### Given text

⟨

WTVH (channel 5) is a television station in Syracuse, New York, United States, affiliated with CBS. It is the only station whose broadcast license continues to be owned by Granite Broadcasting, a moribund company (controlled by Greenwich, Connecticut–based hedge fund Silver Point Capital) that sold most of its remaining assets in 2014 and 2017. Granite maintains a local marketing agreement (LMA) with Sinclair Broadcast Group, owner of dual NBC/CW affiliate WSTM-TV (channel 3), for the provision of certain services. Both stations share studios on James Street/NY 290 in the Near Northeast section of Syracuse, while WTVH's transmitter is located in the town of Onondaga.

⟩

### Exercises
1. From the WTVH passage, list every television network it mentions.
2. Extend the WTVH passage, picking up right after its final sentence.

### Data supplied
⟨

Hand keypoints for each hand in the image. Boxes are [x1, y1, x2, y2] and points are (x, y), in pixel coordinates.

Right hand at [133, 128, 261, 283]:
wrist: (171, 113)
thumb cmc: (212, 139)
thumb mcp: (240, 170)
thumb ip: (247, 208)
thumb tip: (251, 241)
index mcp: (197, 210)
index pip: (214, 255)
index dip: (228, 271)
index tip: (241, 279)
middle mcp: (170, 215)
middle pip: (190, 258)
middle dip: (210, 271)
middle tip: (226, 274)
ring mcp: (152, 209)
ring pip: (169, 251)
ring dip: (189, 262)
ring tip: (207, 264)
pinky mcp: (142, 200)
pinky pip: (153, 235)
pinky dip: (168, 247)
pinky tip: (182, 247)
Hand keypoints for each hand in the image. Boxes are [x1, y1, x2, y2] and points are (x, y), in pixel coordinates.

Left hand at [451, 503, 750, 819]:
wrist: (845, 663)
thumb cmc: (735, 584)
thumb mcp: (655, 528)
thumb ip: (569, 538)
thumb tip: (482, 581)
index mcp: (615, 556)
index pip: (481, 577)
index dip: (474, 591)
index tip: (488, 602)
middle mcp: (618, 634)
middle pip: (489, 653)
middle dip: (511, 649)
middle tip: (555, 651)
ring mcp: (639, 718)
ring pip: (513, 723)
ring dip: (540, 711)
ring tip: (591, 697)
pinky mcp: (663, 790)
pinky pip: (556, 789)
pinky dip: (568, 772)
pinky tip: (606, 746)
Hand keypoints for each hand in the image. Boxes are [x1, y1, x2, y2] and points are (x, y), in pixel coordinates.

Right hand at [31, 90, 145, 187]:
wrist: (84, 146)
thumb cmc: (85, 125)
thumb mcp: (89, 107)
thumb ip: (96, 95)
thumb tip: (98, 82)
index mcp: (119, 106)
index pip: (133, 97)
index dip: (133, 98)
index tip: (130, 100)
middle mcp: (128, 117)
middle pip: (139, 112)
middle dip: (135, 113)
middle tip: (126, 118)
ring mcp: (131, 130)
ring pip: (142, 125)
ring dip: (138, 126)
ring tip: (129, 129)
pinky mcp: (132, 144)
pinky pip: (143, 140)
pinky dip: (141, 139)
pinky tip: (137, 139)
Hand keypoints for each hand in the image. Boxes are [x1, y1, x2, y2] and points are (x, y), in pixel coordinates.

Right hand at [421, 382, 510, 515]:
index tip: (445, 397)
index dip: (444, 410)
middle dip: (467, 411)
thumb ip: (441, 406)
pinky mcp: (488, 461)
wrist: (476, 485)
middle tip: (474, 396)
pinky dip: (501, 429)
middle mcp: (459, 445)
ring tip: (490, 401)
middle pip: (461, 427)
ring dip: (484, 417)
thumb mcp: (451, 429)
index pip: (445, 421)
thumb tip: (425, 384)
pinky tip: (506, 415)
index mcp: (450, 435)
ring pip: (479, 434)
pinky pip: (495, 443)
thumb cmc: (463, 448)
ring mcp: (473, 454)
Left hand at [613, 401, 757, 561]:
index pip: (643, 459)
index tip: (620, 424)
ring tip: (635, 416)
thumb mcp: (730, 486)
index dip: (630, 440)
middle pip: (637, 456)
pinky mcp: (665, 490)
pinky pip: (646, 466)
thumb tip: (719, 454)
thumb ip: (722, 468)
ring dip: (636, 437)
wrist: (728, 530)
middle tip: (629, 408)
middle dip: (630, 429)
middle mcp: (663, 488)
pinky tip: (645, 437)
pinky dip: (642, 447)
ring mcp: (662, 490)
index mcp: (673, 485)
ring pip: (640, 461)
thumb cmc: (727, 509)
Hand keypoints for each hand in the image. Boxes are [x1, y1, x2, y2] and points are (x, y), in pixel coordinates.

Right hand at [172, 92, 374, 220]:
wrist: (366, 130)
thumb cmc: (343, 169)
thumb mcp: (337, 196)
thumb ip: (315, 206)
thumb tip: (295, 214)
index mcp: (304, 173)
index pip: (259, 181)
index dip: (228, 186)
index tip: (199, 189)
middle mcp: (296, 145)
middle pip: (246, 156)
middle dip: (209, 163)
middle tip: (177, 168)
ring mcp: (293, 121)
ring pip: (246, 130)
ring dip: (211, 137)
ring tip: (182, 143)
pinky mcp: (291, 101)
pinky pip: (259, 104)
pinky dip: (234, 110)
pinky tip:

⟩

### Answers for each item
1. CBS, NBC, CW

2.
History
The station debuted on December 1, 1948, as WHEN-TV airing an analog signal on VHF channel 8. It went on-the-air as Syracuse's first television station. The channel was the first station owned and operated by the Meredith Corporation and was the 47th station to launch in the United States. Meredith simultaneously entered the television field in several Midwestern cities including Omaha and Kansas City. In 1954, it purchased WAGE radio (620 AM) and changed that station's call letters to WHEN (AM); it also switched the station's network affiliation to CBS Radio in 1956 matching it with other Meredith-owned outlets.

The station became a primary CBS affiliate on January 1, 1949, and also carried secondary affiliations with NBC, ABC, and DuMont. When the original WSYR-TV (now WSTM-TV) signed-on in 1950 and took the NBC affiliation, WHEN-TV shared ABC with that channel until WNYS-TV (channel 9, later WIXT-TV and now the present WSYR-TV) signed-on in 1962 and took the ABC affiliation. The affiliation with DuMont ended in 1956 when that network ceased operations. It is the oldest continuing affiliate of the CBS Television Network among stations not owned by the network itself.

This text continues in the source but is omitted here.